If you read the series knowing it's Sim's autobiography, sometimes symbolically, sometimes literally, then the structure of the series makes a lot more sense. You might wonder why you'd want to read the autobiography of such a person. But he's far more fascinating than any aardvark, that's for sure, and he's done something no one has ever done in history: write and draw a 6000 page story about what's going on in his mind.

The second point may seem trivial, or irrelevant, at first glance. Surely everyone who draws comics has been influenced by Eisner, right? Okay, I wouldn't argue with that -- whether influence is direct or acknowledged or not -- but with Sim, it goes far beyond mere influence. "Cerebus," once it gets rolling, and once Sim abandons the Barry Smith mimicry and moves toward more character-based storytelling after year two, becomes a comic that embraces Will Eisner more than anyone else in history. Plenty of artists have built on Eisner's storytelling techniques, but most have only taken a piece here or a piece there. They haven't taken the full array of approaches that Eisner pioneered first in his post-war "Spirit" work and later in his original graphic novels. The use of white space, the borderless images, the movement around the page, using expressive lettering and figure drawings. Everything from the expressions of characters to the crosshatching of folds to the use of staggered word balloons against a black field to demonstrate aural depth. These are all Eisnerian touches, and Sim packs them all into the story. They are the internal mechanism which makes the art work, and then Sim takes it his own direction.

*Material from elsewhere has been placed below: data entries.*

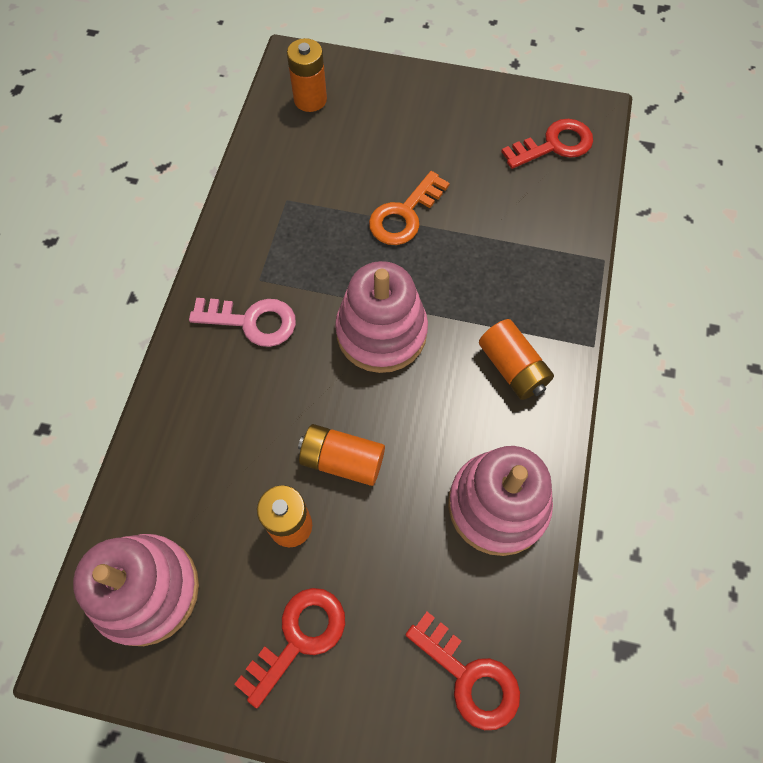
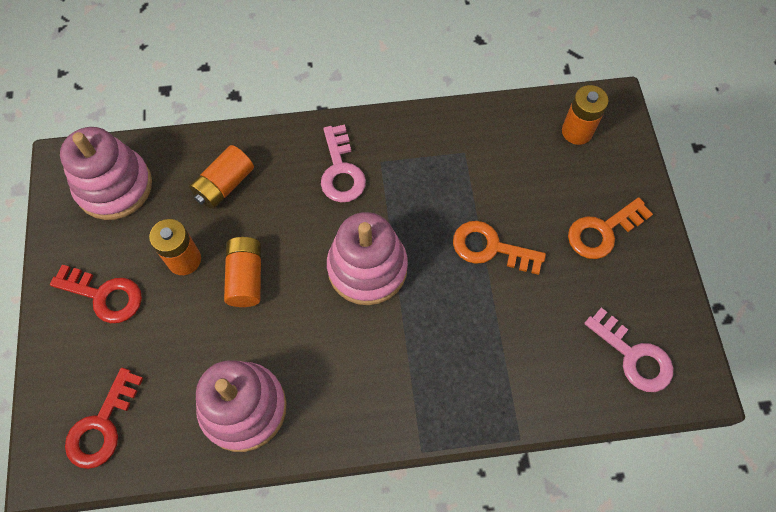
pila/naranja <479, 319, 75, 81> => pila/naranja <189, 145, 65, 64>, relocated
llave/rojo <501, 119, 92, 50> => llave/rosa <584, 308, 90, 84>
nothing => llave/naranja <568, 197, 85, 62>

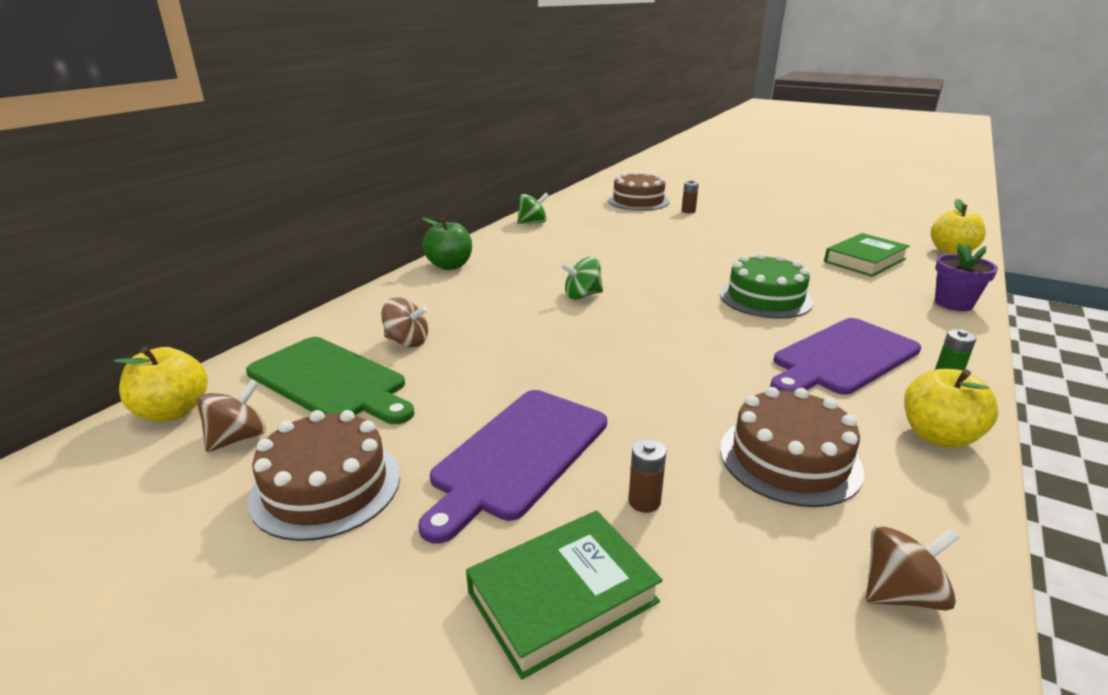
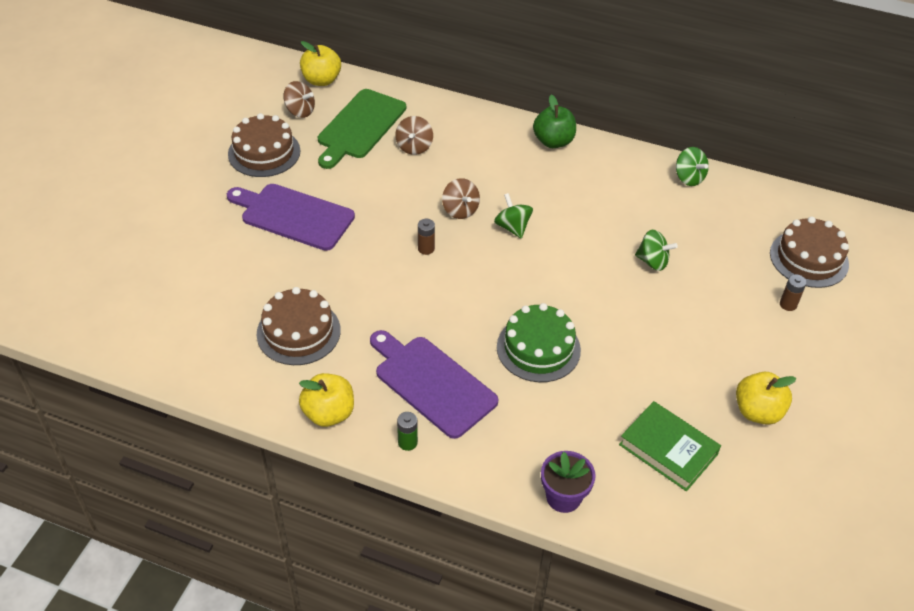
libro/verde <466, 511, 197, 169> => nothing
pila/marrón <628, 439, 38, 74> => pila/marrón <418, 219, 17, 36>, relocated
peonza/marrón <866, 526, 94, 85> => peonza/marrón <442, 178, 38, 41>, relocated
manzana/amarillo <931, 199, 55, 55> => manzana/amarillo <736, 372, 60, 53>, relocated
nothing => peonza/verde <635, 230, 43, 41>

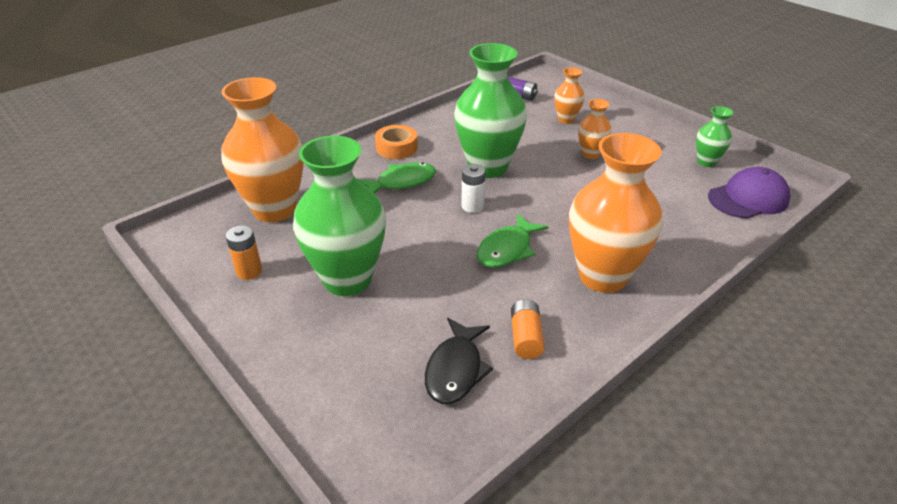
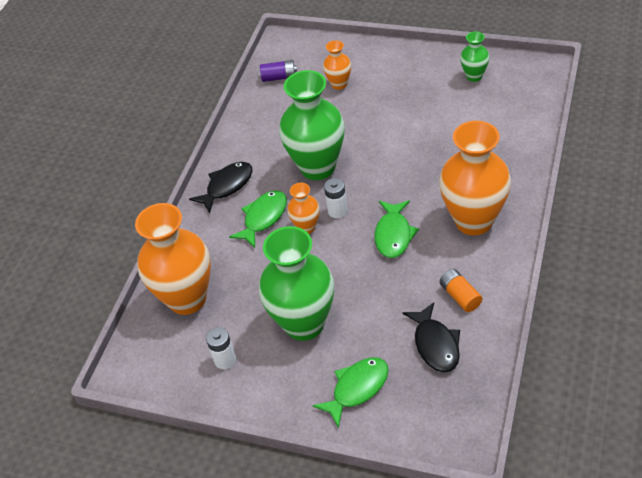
pila/naranja <226, 225, 36, 55> => pila/blanco <206, 327, 30, 42>
cinta adhesiva/naranja <375, 125, 43, 34> => pez/negro <189, 162, 64, 51>
florero/naranja <578, 99, 33, 60> => florero/naranja <287, 183, 33, 51>, relocated
gorra/morado <708, 167, 83, 52> => nothing
nothing => pez/verde <313, 357, 76, 71>

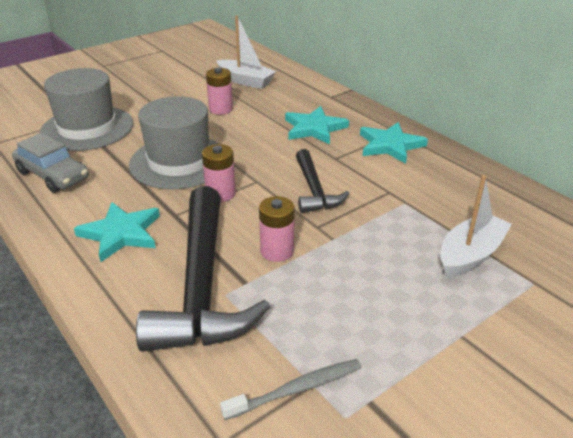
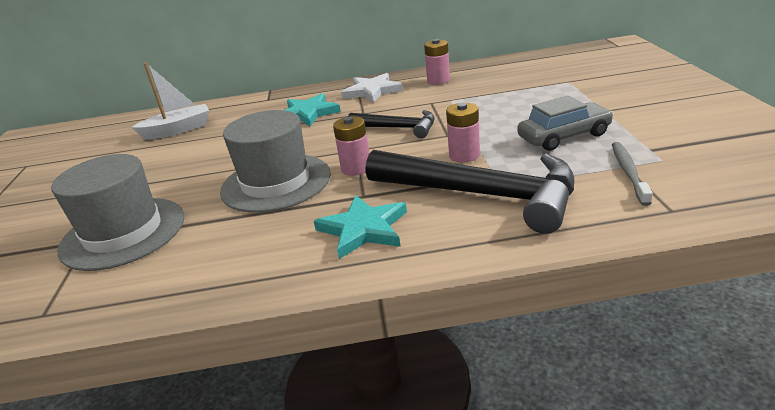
coche/gris <12, 133, 77, 60> => coche/gris <517, 96, 97, 55>, relocated
pila/rosa <206, 68, 27, 47> => pila/rosa <424, 39, 26, 46>, relocated
estrella/turquesa <360, 122, 68, 42> => estrella/blanco <341, 73, 62, 30>
barco/blanco <440, 175, 72, 103> => nothing

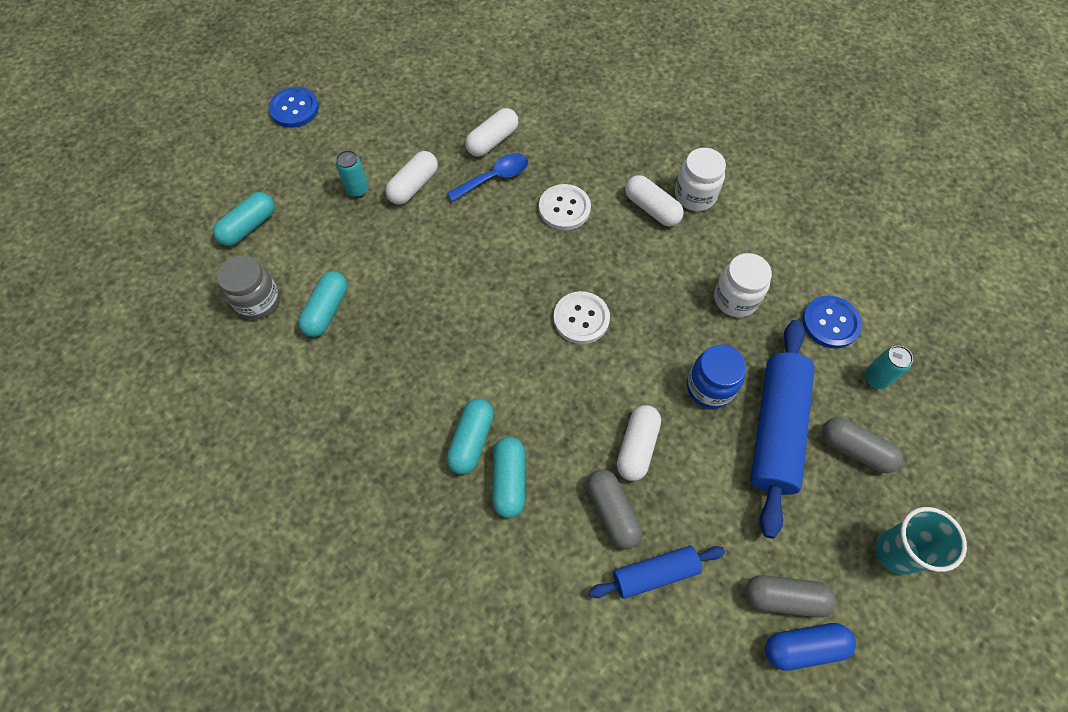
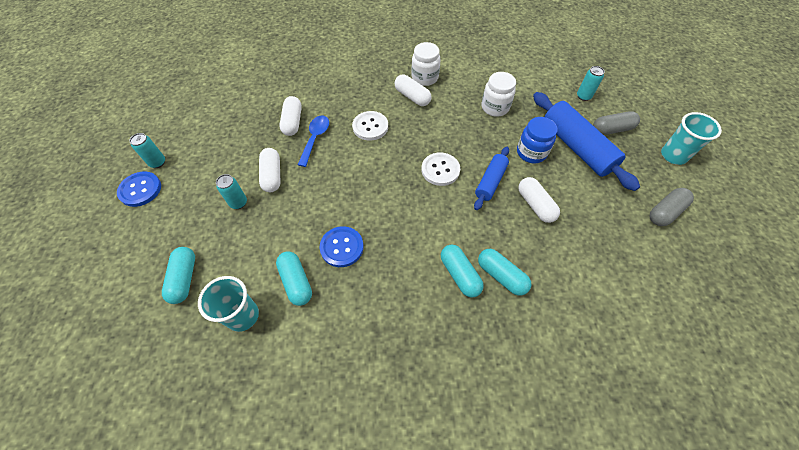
tarro/gris <217, 255, 63, 65> => vaso/turquesa <198, 276, 61, 56>
cápsula/gris <587, 469, 55, 80> => nothing
rodillo/azul <588, 546, 137, 53> => rodillo/azul <474, 147, 35, 63>, relocated
cápsula/blanco <625, 175, 59, 51> => cápsula/blanco <395, 75, 36, 31>, 45 degrees clockwise
cápsula/azul <765, 623, 91, 48> => nothing
botón/azul <802, 296, 60, 53> => botón/azul <320, 226, 44, 41>, relocated
nothing => lata/turquesa <129, 133, 36, 35>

Someone smart once asked me (it was probably Matt Seneca) who I would name as an artist not influenced by Jack Kirby. Every name I came up with was a failure. Everyone, at least in North American comics, ends up under the Kirby banner. And certainly Sim is no exception, since Barry Smith (pre-Windsor) started out as a Kirby clone, and the initial "Conan" comics that inspired "Cerebus" were Smith-doing-Kirby-doing-barbarian-comics. And that's what Sim started with. But by the time he got to "High Society" the Eisner influence was far stronger. And if you ignore the early issues, you can almost imagine a widespread comic book landscape that sprung almost completely out of Eisner, rather than Kirby. This is what a world without Kirby might look like, I said to myself, reading the bulk of the "Cerebus" run after issue #25 or so. Not that I'd want a world without Kirby. Not for anything. But there's more Eisner in Sim's work than in all of his contemporaries, combined. To speak metaphorically about the effect on Sim's art: while the rest of the comic book artists of his era play with one hand tied behind their backs, Sims plays as if he's got five hands, and they're all trained by Eisner.